Trattative estenuanti. Governo e Regioni contro, nella ricerca di un compromesso tra istanze, esigenze e aspettative diverse. Lo schema si ripete, dpcm dopo dpcm. Mentre i dati sui contagi da Coronavirus continuano a crescere e l’area del disagio sociale continua ad allargarsi.
Dovrebbe essere normale dialettica istituzionale ma sta diventando solo un gioco delle parti. Un rimpallo di responsabilità che serve a difendere la propria posizione di fronte all’opinione pubblica. È una questione di consenso, personale, che condiziona le decisioni da prendere. Nonostante il Coronavirus.

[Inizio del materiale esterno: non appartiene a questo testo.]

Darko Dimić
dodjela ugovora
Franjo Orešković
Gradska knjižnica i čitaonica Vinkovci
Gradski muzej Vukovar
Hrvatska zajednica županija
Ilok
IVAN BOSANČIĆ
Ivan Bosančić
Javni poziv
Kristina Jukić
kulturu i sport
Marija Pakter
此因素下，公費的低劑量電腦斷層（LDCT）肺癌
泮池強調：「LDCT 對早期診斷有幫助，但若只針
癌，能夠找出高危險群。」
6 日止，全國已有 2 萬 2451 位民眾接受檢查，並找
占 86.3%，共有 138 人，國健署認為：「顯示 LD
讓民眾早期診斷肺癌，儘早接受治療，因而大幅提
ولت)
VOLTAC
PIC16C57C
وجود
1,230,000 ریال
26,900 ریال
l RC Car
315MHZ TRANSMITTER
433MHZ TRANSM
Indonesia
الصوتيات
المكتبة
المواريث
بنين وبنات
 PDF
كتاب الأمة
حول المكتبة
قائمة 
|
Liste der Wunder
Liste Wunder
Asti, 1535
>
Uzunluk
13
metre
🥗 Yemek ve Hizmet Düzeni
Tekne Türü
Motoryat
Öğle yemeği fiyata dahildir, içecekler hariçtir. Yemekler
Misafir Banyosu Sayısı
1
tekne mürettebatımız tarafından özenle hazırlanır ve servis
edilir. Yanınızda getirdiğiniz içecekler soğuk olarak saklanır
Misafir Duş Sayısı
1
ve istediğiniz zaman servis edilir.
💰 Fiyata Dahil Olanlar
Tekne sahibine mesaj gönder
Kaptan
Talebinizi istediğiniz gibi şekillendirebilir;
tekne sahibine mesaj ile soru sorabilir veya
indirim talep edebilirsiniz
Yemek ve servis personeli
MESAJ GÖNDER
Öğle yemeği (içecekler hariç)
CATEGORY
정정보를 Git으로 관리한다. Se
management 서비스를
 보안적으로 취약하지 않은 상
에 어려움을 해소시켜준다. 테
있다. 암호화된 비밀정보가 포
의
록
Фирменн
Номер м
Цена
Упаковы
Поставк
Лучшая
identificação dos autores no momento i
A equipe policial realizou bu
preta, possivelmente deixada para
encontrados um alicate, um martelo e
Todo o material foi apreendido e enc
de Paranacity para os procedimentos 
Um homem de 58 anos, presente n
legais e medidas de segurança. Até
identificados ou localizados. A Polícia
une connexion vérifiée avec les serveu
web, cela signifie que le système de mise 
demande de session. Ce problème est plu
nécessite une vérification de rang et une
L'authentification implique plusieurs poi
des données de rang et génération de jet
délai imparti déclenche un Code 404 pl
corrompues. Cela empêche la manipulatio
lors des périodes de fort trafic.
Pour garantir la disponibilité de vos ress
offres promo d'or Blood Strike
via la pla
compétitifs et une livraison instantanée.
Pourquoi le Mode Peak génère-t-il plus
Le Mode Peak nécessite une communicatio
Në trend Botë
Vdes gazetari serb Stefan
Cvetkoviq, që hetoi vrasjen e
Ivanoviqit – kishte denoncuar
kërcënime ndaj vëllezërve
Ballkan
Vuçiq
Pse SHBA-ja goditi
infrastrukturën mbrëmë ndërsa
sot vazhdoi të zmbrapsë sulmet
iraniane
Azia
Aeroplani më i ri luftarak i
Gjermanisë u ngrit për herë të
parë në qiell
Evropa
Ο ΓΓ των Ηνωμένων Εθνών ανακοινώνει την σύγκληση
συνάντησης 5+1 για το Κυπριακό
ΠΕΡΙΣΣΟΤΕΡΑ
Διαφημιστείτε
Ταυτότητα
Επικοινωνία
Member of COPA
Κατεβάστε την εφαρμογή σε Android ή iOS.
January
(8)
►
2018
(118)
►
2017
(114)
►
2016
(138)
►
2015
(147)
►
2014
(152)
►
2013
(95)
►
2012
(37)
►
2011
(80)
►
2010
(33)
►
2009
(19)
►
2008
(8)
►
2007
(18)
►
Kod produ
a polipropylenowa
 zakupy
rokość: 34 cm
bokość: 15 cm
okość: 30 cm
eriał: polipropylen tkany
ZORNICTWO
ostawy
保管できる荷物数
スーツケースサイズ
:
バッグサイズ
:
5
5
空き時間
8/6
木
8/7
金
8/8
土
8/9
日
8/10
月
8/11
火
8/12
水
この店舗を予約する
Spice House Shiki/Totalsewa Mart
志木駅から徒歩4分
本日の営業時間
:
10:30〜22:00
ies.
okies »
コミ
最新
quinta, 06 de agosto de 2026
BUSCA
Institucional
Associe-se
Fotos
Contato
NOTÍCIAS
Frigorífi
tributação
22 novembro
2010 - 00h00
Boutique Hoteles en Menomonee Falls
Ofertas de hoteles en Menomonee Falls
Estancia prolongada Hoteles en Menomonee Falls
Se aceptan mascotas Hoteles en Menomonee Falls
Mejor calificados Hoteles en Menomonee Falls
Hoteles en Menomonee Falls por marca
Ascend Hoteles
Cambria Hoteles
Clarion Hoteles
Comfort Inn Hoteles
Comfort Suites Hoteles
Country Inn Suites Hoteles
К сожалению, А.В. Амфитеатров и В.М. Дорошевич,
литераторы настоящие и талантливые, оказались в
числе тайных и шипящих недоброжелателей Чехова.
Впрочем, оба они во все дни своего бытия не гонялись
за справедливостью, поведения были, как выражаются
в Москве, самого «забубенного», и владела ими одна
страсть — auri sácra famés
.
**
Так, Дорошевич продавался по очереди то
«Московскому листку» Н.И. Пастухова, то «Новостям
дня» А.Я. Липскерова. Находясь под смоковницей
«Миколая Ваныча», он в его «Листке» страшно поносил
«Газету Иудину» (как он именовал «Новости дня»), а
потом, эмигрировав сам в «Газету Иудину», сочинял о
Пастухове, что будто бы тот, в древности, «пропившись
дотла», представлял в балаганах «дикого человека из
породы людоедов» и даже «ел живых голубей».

Un federalismo faticoso e sconnesso che rallenta in condizioni normali e che diventa un ostacolo insopportabile in tempi straordinari. Una cosa è consultare le Regioni, una cosa è rispettarne l’autonomia, altra cosa è non decidere con l’alibi del boicottaggio delle Regioni. Capovolgendo il punto di vista, una cosa è rivendicare ascolto e partecipare alle decisioni, altra cosa è porre veti, alzare muri o fare fughe in avanti per consolidare la propria posizione.
Ci sono i vincoli costituzionali e ci sono nel processo di costruzione delle decisioni procedure da rispettare. Ma si deve arrivare a decisioni efficaci e proporzionate a quello che sta accadendo con la seconda ondata del Coronavirus. Servirebbe una coesione istituzionale che non c’è. Servirebbe, almeno, il buon senso di mettere da parte tatticismi e giochi di potere. Almeno quando si sta parlando di come e quanto tornare a chiudere un Paese.
Sarebbe il caso, per una volta, di parlare tutti un po’ meno e cercare di contribuire a fare scelte difficili senza guardare al prossimo sondaggio o alla prossima pagella, provando addirittura a non dividersi tra vincitori e vinti.